Just as we ask blacks to be culturally sensitive to whites and vice versa, we can ask autists and Aspies to be sensitive to the distinctive needs of NTs. For example:

  • NTs tend to attach emotions to words. It's a bit like a clock which is five minutes ahead so you mentally turn the time back five minutes. In the same way, think of what you want to say, then mentally make it softer. For example, maybe you want to say "This food is really bad." NTs feel better if you instead say "This food is basically good, but could use just a little more seasoning, and it might be better if it had a bit more sauce."

  • NTs aren't as sure that you like them, and they want to reassured when you talk to them. So, you might be too busy to talk to an NT right now, but also add something like "But I'd love to talk to you later...say, after math class?" Be specific about liking them and that will help them feel better.

  • NTs don't always like to acknowledge all of what's on their minds, so even if they're thinking one thing, they may something they think you'll like a little more. Here the clock is going in the opposite direction. Try to add more meaning to what they say. For example, if an NT says "You might want to spend a few minutes more on your science studying" s/he is probably thinking - and wants you to think - "You definitely need to spend a good deal more time studying science because you could be in serious trouble otherwise".

  • NTs like to spread out their thinking to cover several different things at the same time. They like to "multitask," which means they try to pay a little attention to their homework, a little more to IMing, a little more to their music and a little more to the TV - all at the exact same time. That means many things. One thing is that if you want to talk to an NT, s/he is more willing to talk to you even if s/he's busy. But if you want the NT to only talk to you for a few minutes - like if it's really important - you'll need to ask for that.

  • NTs aren't always very good at exact details. Many NTs like to look at things in general. For example, they may know we fought a war against Nazi Germany and the man in charge there was named Adolf Hitler, but they may not know that, for example, he first wanted to be an artist. It's good to want to let them know these facts, and it helps if you can show how it relates to NTs' general knowledge: "Did you know Hitler first wanted to be an artist? He was rejected from the Vienna Academy and that's part of why he seemed so angry at the Austrians and conquered Austria first when he got into power." NTs will appreciate that more.

Obviously, this is a partial list. What would you want to add?

And now a few hat tips around the blogosphere....

First off, I'd like to give a shout-out to Tanya Savko, who shared with us her victory in helping an autistic teenager learn responsibility. Good for you, Tanya and double for giving us the example!

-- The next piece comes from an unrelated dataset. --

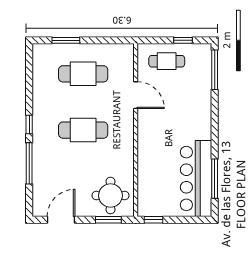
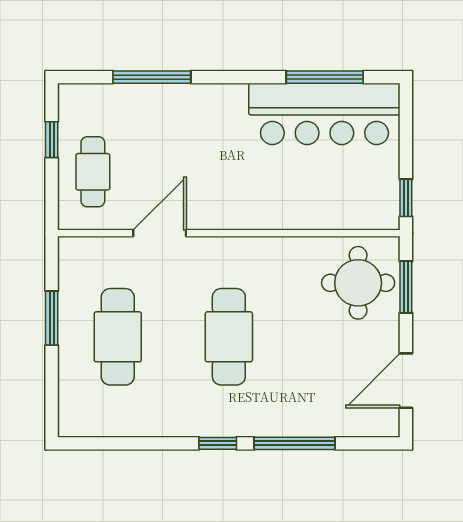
window: (66, 40) -> (52, 318), moved
window: (215, 70) -> (152, 77), moved
door: (61, 220) -> (406, 381), hinge flipped

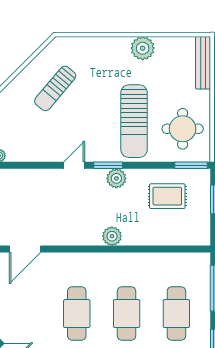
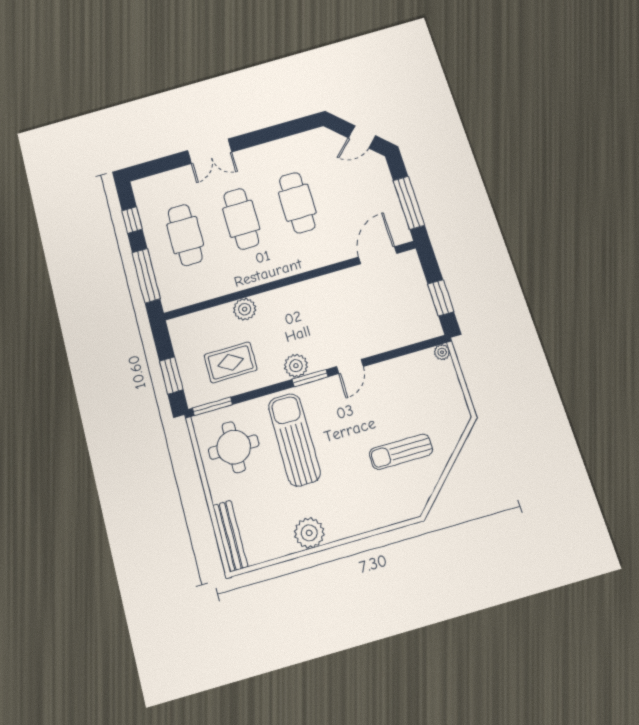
sun lounger: (55, 88) -> (401, 452), turned -130
plant: (112, 236) -> (245, 309), moved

Secondly, StatMom wants to give the world a message of peace and understanding, straight from her kids. Read it now (please).

Thirdly, JoeyAndyDad points out here how autism - especially in a child - can be a valid reason for a handicapped parking placard. We know how many able people abuse handicapped parking spaces. One of the reasons why it's so bad is that it especially hurts autists and Aspies, whose situations are not as easily visible as, say, crutches or a wheelchair.

Good night, and have a pleasant tomorrow!


Tanya @ TeenAutism said...

Hi Jeff,

Another terrific post! I think all of the material will be so helpful for Nigel to refer to. And thanks for the link! I think Nigel was as happy with himself for completing the job as I was with him for doing it. Take care.

Casdok said...

I love your reverse IEP thoughts. Great post.

Sharon said...

Wow Jeff - good stuff! My 15 yr old Aspie son just started high school this far so good (fingers crossed & holding breath.)

I like your thoughts here as it relates to the overall outcome - I actully shared your blog with my son and he commented, "I like his ideas mom!"

I truly appreciate different ideas to brainstorm with my son's educators....thanks!